I consorzi di produttori devono giustamente definire le regole, con appositi disciplinari, per dire come si fa un prodotto, ma e’ assolutamente aberrante che decidano come, quando e quanto ne posso vendere.
Dal momento che io ho rispettato il disciplinare, ho i vigneti in regola (rispettando anche la regola, altrettanto illiberale, che mette i blocchi ai nuovi impianti), posso o non posso fare le mie scelte imprenditoriali liberamente? La risposta della UE, recepita di corsa dalla solerte e socialista toscana (dove io vivo), dice di no.
Mi vien da ridere a pensare ai business plans che si portano in banca per richiedere un mutuo, nella riga della produzione annuan bisognera’ metterci: dipende dal consorzio!
Al di la delle mille considerazioni su questa aberrazione, non ultima quella che in una denominazione sono contemporaneamente produttori virtuosi che hanno un mercato adeguato alla LORO offerta, e produttori non virtuosi che non hanno un mercato adeguato alla loro offerta, e che in questo modo si penalizza chi lavora bene a vantaggio di chi lavora male, nella speranza che anche quest’ultimo possa vendere di piu’ o guadagnare di piu’ senza alcun merito, si e’ mai sentita di una legge che mette il “blocco” alla produzione delle scarpe perche’ l’industria e’ in crisi? O della automobili, o delle penne biro, o di qualunque altra cosa, tranne il vino!
Follia pura, e pure condivisa da molti, segno tangibile della scarsa cultura liberale del nostro declinante e declinato paese.
@Bernardo. Lo Champagne e’ infatti in forte crisi oggi, grazie proprio alle politiche sbagliate degli scorsi anni che hanno portato all’estensione della zona di produzione, ad una produzione per ettaro enorme, sopra i 150 qli in media, e al non rispetto dei massimali di produzione per ha, costantemente sforati nell’omerta’ di tutti. Il risultato sono cali di vendite fino al 30%.

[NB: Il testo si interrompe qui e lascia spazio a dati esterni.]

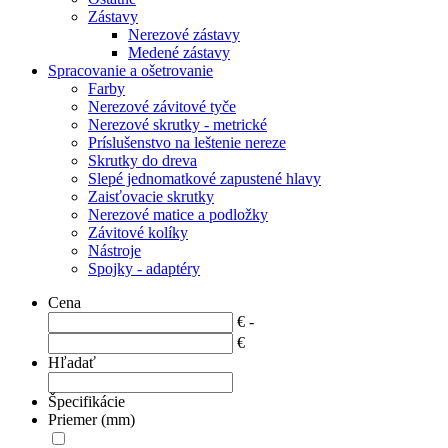
Zástavy
Nerezové zástavy
Medené zástavy
Spracovanie a ošetrovanie
Farby
Nerezové závitové tyče
Nerezové skrutky - metrické
Príslušenstvo na leštenie nereze
Skrutky do dreva
Slepé jednomatkové zapustené hlavy
Zaisťovacie skrutky
Nerezové matice a podložky
Závitové kolíky
Nástroje
Spojky - adaptéry
Cena
€ -
€
Hľadať
Špecifikácie
Priemer (mm)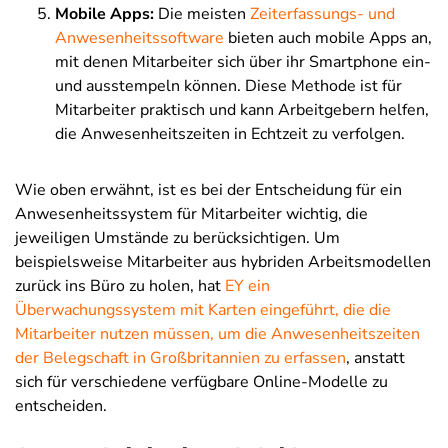
Mobile Apps:
Die meisten
Zeiterfassungs- und
Anwesenheitssoftware
bieten auch mobile Apps an,
mit denen Mitarbeiter sich über ihr Smartphone ein-
und ausstempeln können. Diese Methode ist für
Mitarbeiter praktisch und kann Arbeitgebern helfen,
die Anwesenheitszeiten in Echtzeit zu verfolgen.
Wie oben erwähnt, ist es bei der Entscheidung für ein
Anwesenheitssystem für Mitarbeiter wichtig, die
jeweiligen Umstände zu berücksichtigen. Um
beispielsweise Mitarbeiter aus hybriden Arbeitsmodellen
zurück ins Büro zu holen, hat
EY ein
Überwachungssystem mit Karten eingeführt, die die
Mitarbeiter nutzen müssen, um die Anwesenheitszeiten
der Belegschaft in Großbritannien zu erfassen
, anstatt
sich für verschiedene verfügbare Online-Modelle zu
entscheiden.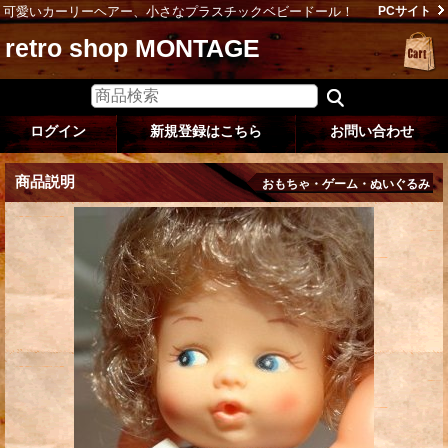
可愛いカーリーヘアー、小さなプラスチックベビードール！
PCサイト
retro shop MONTAGE
ログイン
新規登録はこちら
お問い合わせ
商品説明
おもちゃ・ゲーム・ぬいぐるみ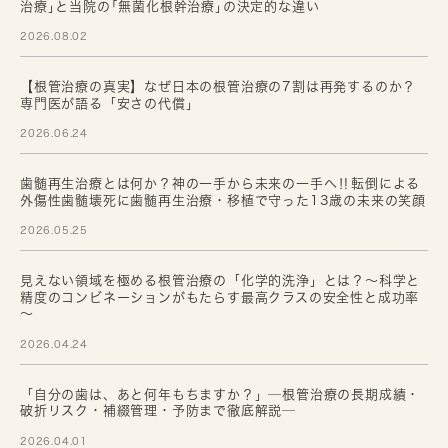
治療｣と当院の｢無菌化根幹治療｣の決定的な違い
2026.08.02
【根管治療の真実】なぜ日本の根管治療の7割は再発するのか？
専門医が語る「安さの代償」
2026.06.24
歯髄再生治療とは何か？神の一手から未来の一手へ‼転倒による
外傷性歯髄壊死に歯髄再生治療・移植で守った13歳の未来の笑顔
2026.05.25
見えない領域を極める根管治療の「化学的洗浄」とは？～科学と
精度のコンビネーションがもたらす最高クラスの安全性と成功率
～
2026.04.24
「自分の歯は、あと何年もちますか？」─根管治療の長期成績・
破折リスク・補綴管理・予防まで徹底解説─
2026.04.01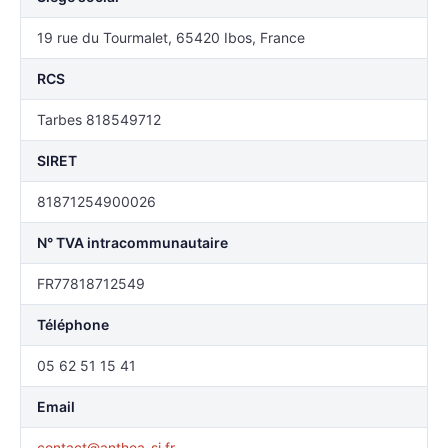
19 rue du Tourmalet, 65420 Ibos, France
RCS
Tarbes 818549712
SIRET
81871254900026
N° TVA intracommunautaire
FR77818712549
Téléphone
05 62 51 15 41
Email
contact@anthea-si.fr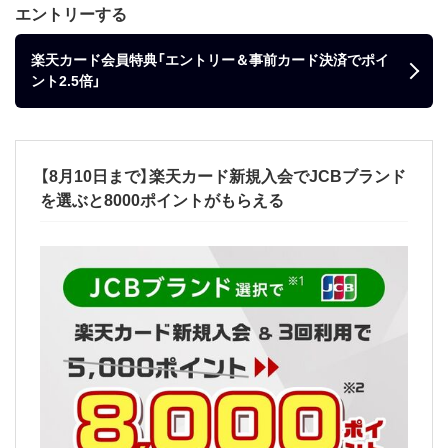
エントリーする
楽天カード会員特典「エントリー＆事前カード決済でポイ
ント2.5倍」
【8月10日まで】楽天カード新規入会でJCBブランド
を選ぶと8000ポイントがもらえる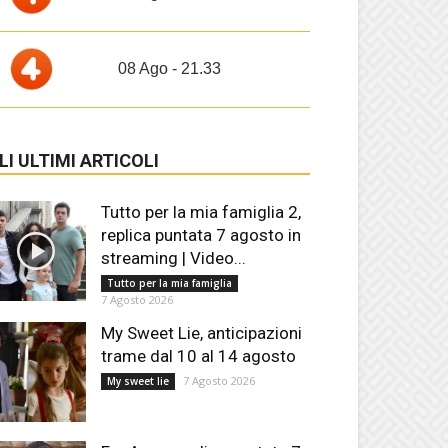
08 Ago - 21.33
LI ULTIMI ARTICOLI
Tutto per la mia famiglia 2,
replica puntata 7 agosto in
streaming | Video...
Tutto per la mia famiglia
7 Agosto 2026
My Sweet Lie, anticipazioni
trame dal 10 al 14 agosto
7 Agosto 2026
My sweet lie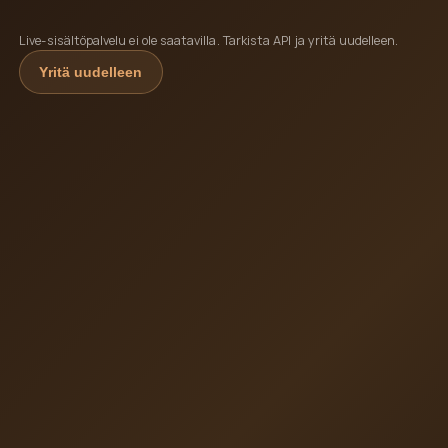
Live-sisältöpalvelu ei ole saatavilla. Tarkista API ja yritä uudelleen.
Yritä uudelleen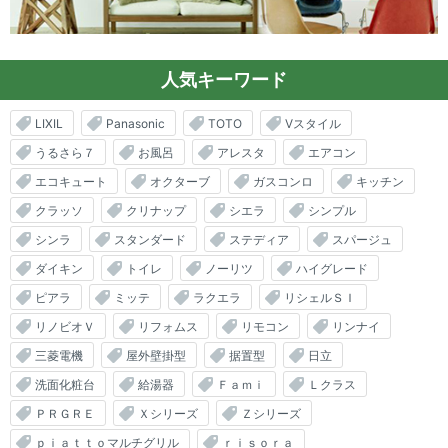
人気キーワード
LIXIL
Panasonic
TOTO
Vスタイル
うるさら７
お風呂
アレスタ
エアコン
エコキュート
オクターブ
ガスコンロ
キッチン
クラッソ
クリナップ
シエラ
シンプル
シンラ
スタンダード
ステディア
スパージュ
ダイキン
トイレ
ノーリツ
ハイグレード
ピアラ
ミッテ
ラクエラ
リシェルＳＩ
リノビオＶ
リフォムス
リモコン
リンナイ
三菱電機
屋外壁掛型
据置型
日立
洗面化粧台
給湯器
Ｆａｍｉ
Ｌクラス
ＰＲＧＲＥ
Ｘシリーズ
Ｚシリーズ
ｐｉａｔｔｏマルチグリル
ｒｉｓｏｒａ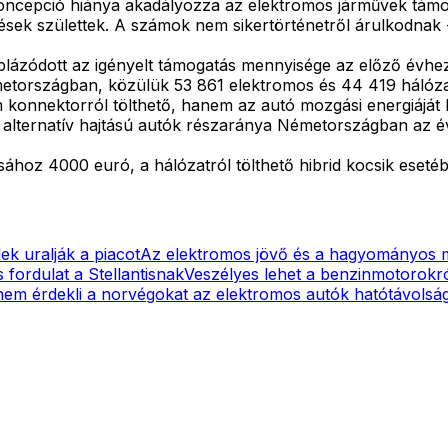
s koncepció hiánya akadályozza az elektromos járművek támo
dések születtek. A számok nem sikertörténetről árulkodnak
plázódott az igényelt támogatás mennyisége az előző évhez 
metországban, közülük 53 861 elektromos és 44 419 hálózatró
onnektorról tölthető, hanem az autó mozgási energiáját h
 alternatív hajtású autók részaránya Németországban az év 
hoz 4000 euró, a hálózatról tölthető hibrid kocsik esetéb
ek uralják a piacot
Az elektromos jövő és a hagyományos m
 fordulat a Stellantisnak
Veszélyes lehet a benzinmotorokró
nem érdekli a norvégokat az elektromos autók hatótávolsá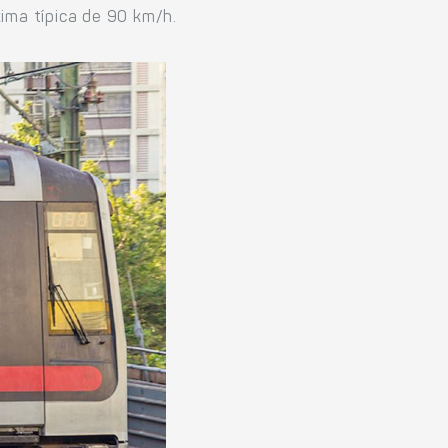
ima típica de 90 km/h.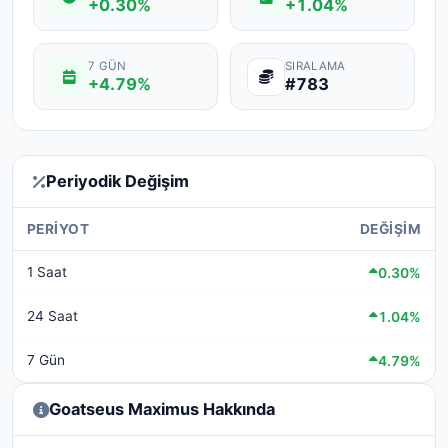
+0.30%
+1.04%
7 GÜN
SIRALAMA
+4.79%
#783
Periyodik Değişim
PERIYOT
DEĞIŞIM
1 Saat
0.30%
24 Saat
1.04%
7 Gün
4.79%
Goatseus Maximus Hakkında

Le organizzazione dei produttori, i consorzi che non sono padroni di una denominazione ma solo i custodi, dovrebbero decidere le regole, sulla base della tutela del marchio allo scopo di produrre un vino di maggior qualita’. Le regole di produzione sono importanti, la definizione della zona di produzione, le rese per ettaro, l’invecchiamento, ed infine la promozione. Sta poi al produttore conformarsi a dette regole se vuole produrre un certo vino. Ma le regole funzionano solo se a) sono uguali per tutti b) salvaguardano la liberta economica e di impresa degli imprenditori c) non sono soggette ad eccezioni “temporanee” piegandosi alla volonta’ di alcuni, anche se maggioranza.
Ripeto ancora: e’ immaginabile che la confindustria decida di bloccare il 30% della produzione della Fiat, tanto per fare un esempio, perche’ c’e’ crisi nel mercato dell’auto?
In piu’, sei sicuro che i consorzi abbiano base democratica? Non e’ cosi’, la democrazia vuol dire un voto per testa, mentre e’ noto che per legge nei consorzi i voti vengono pesati sulla base della produzione dei vari soci. Tanto per fare un es., nel Consorzio del Morellino per molti anni la Cantina Cooperativa ha pesato in modo determinante: sarebbe lecito che se per caso la cantina avesse dei problemi di vendite facesse bloccare la produzione anche agli altri?
Prevedo disastri, ricorsi al Tar ecc, tutto per non voler accettare che se si fa impresa si rischia con i propri soldi.